Here's the response schema as a TypeScript type:

```typescript
// Definitions of subtypes are below
type Response = {
  id: string;
  // Depending on whether you set "stream" to "true" and
  // whether you passed in "messages" or a "prompt", you
  // will get a different output shape
  choices: (NonStreamingChoice | StreamingChoice | NonChatChoice)[];
  created: number; // Unix timestamp
  model: string;
  object: 'chat.completion' | 'chat.completion.chunk';

  system_fingerprint?: string; // Only present if the provider supports it

  // Usage data is always returned for non-streaming.
  // When streaming, you will get one usage object at
  // the end accompanied by an empty choices array.
  usage?: ResponseUsage;
};
```

```typescript
// If the provider returns usage, we pass it down
// as-is. Otherwise, we count using the GPT-4 tokenizer.

type ResponseUsage = {
  /** Including images and tools if any */
  prompt_tokens: number;
  /** The tokens generated */
  completion_tokens: number;
  /** Sum of the above two fields */
  total_tokens: number;
};
```

```typescript
// Subtypes:
type NonChatChoice = {
  finish_reason: string | null;
  text: string;
  error?: ErrorResponse;
};

type NonStreamingChoice = {
  finish_reason: string | null;
  native_finish_reason: string | null;
  message: {
    content: string | null;
    role: string;
    tool_calls?: ToolCall[];
  };
  error?: ErrorResponse;
};

type StreamingChoice = {
  finish_reason: string | null;
  native_finish_reason: string | null;
  delta: {
    content: string | null;
    role?: string;
    tool_calls?: ToolCall[];
  };
  error?: ErrorResponse;
};

type ErrorResponse = {
  code: number; // See "Error Handling" section
  message: string;
  metadata?: Record<string, unknown>; // Contains additional error information such as provider details, the raw error message, etc.
};

type ToolCall = {
  id: string;
  type: 'function';
  function: FunctionCall;
};
```

Here's an example:

```json
{
  "id": "xxx-xxxxxxxxxxxxxx",
  "choices": [
    {
      "finish_reason": "stop", // Normalized finish_reason
      "native_finish_reason": "stop", // The raw finish_reason from the provider
      "message": {
        // will be "delta" if streaming
        "role": "assistant",
        "content": "Hello there!"
      }
    }
  ],
  "usage": {
    "prompt_tokens": 0,
    "completion_tokens": 4,
    "total_tokens": 4
  },
  "model": "gpt-3.5-turbo" // Could also be "anthropic/claude-2.1", etc, depending on the "model" that ends up being used
}
```

### Finish Reason

Infron AI normalizes each model's `finish_reason` to one of the following values: `tool_calls`, `stop`, `length`, `content_filter`, `error`.

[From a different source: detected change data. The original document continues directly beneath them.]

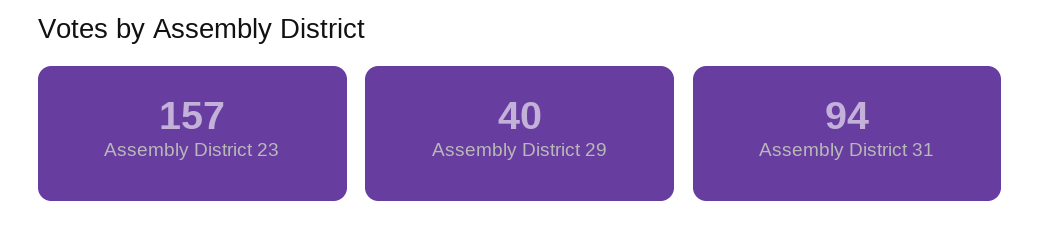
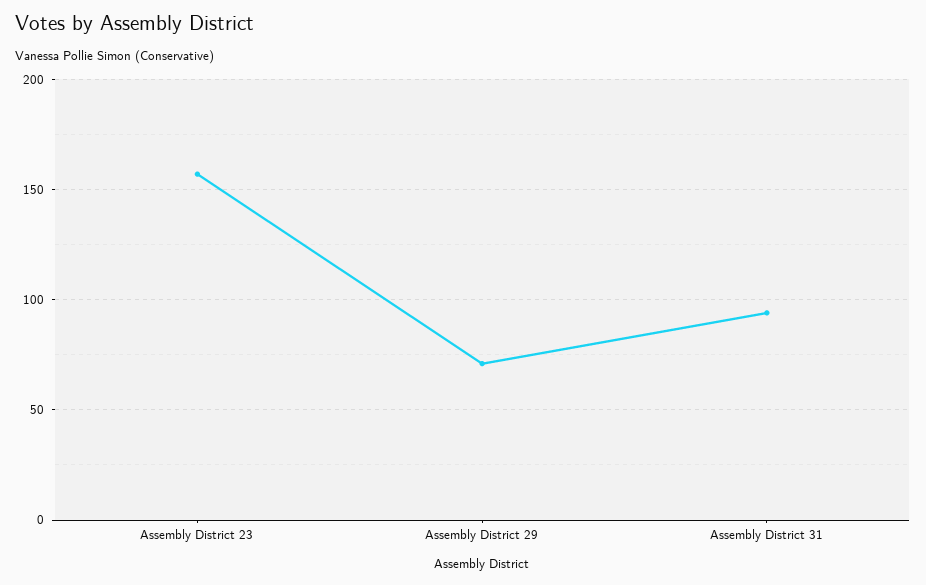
  {
    "Assembly District 23": 157,
-   "Assembly District 29": 40,
+   "Assembly District 29": 70,
    "Assembly District 31": 94
  }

### Querying Cost and Stats

The token counts that are returned in the completions API response are **not** counted via the model's native tokenizer. Instead it uses a normalized, model-agnostic count (accomplished via the GPT4o tokenizer). This is because some providers do not reliably return native token counts. This behavior is becoming more rare, however, and we may add native token counts to the response object in the future.

Credit usage and model pricing are based on the **native** token counts (not the 'normalized' token counts returned in the API response).

Note that token counts are also available in the `usage` field of the response body for non-streaming completions.